_Assignment_.
Down to the last line, retype the records below exactly and skip the pictures.

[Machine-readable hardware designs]
++++++++++++++++++++

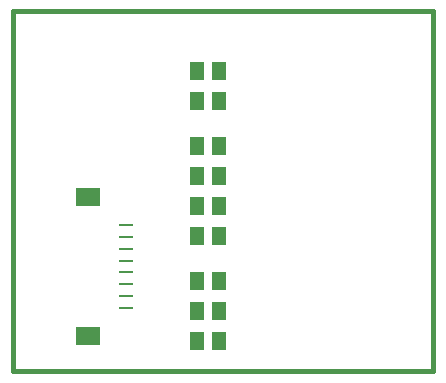
<source format=gtp>
G75*
%MOIN*%
%OFA0B0*%
%FSLAX25Y25*%
%IPPOS*%
%LPD*%
%AMOC8*
5,1,8,0,0,1.08239X$1,22.5*
%
%ADD10C,0.01600*%
%ADD11R,0.05118X0.05906*%
%ADD12R,0.04921X0.00984*%
%ADD13R,0.08071X0.06496*%
D10*
X0001800Y0001800D02*
X0141800Y0001800D01*
X0141800Y0121800D01*
X0001800Y0121800D01*
X0001800Y0001800D01*
D11*
X0063060Y0011800D03*
X0070540Y0011800D03*
X0070540Y0021800D03*
X0063060Y0021800D03*
X0063060Y0031800D03*
X0070540Y0031800D03*
X0070540Y0046800D03*
X0063060Y0046800D03*
X0063060Y0056800D03*
X0070540Y0056800D03*
X0070540Y0066800D03*
X0063060Y0066800D03*
X0063060Y0076800D03*
X0070540Y0076800D03*
X0070540Y0091800D03*
X0063060Y0091800D03*
X0063060Y0101800D03*
X0070540Y0101800D03*
D12*
X0039595Y0050580D03*
X0039595Y0046643D03*
X0039595Y0042706D03*
X0039595Y0038769D03*
X0039595Y0034831D03*
X0039595Y0030894D03*
X0039595Y0026957D03*
X0039595Y0023020D03*
D13*
X0026800Y0013572D03*
X0026800Y0060028D03*
M02*

</source>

++++++++++++++++++++

_Answer to this exercise_.
<source format=gtp>
G75*
%MOIN*%
%OFA0B0*%
%FSLAX25Y25*%
%IPPOS*%
%LPD*%
%AMOC8*
5,1,8,0,0,1.08239X$1,22.5*
%
%ADD10C,0.01600*%
%ADD11R,0.05118X0.05906*%
%ADD12R,0.04921X0.00984*%
%ADD13R,0.08071X0.06496*%
D10*
X0001800Y0001800D02*
X0141800Y0001800D01*
X0141800Y0121800D01*
X0001800Y0121800D01*
X0001800Y0001800D01*
D11*
X0063060Y0011800D03*
X0070540Y0011800D03*
X0070540Y0021800D03*
X0063060Y0021800D03*
X0063060Y0031800D03*
X0070540Y0031800D03*
X0070540Y0046800D03*
X0063060Y0046800D03*
X0063060Y0056800D03*
X0070540Y0056800D03*
X0070540Y0066800D03*
X0063060Y0066800D03*
X0063060Y0076800D03*
X0070540Y0076800D03*
X0070540Y0091800D03*
X0063060Y0091800D03*
X0063060Y0101800D03*
X0070540Y0101800D03*
D12*
X0039595Y0050580D03*
X0039595Y0046643D03*
X0039595Y0042706D03*
X0039595Y0038769D03*
X0039595Y0034831D03*
X0039595Y0030894D03*
X0039595Y0026957D03*
X0039595Y0023020D03*
D13*
X0026800Y0013572D03*
X0026800Y0060028D03*
M02*

</source>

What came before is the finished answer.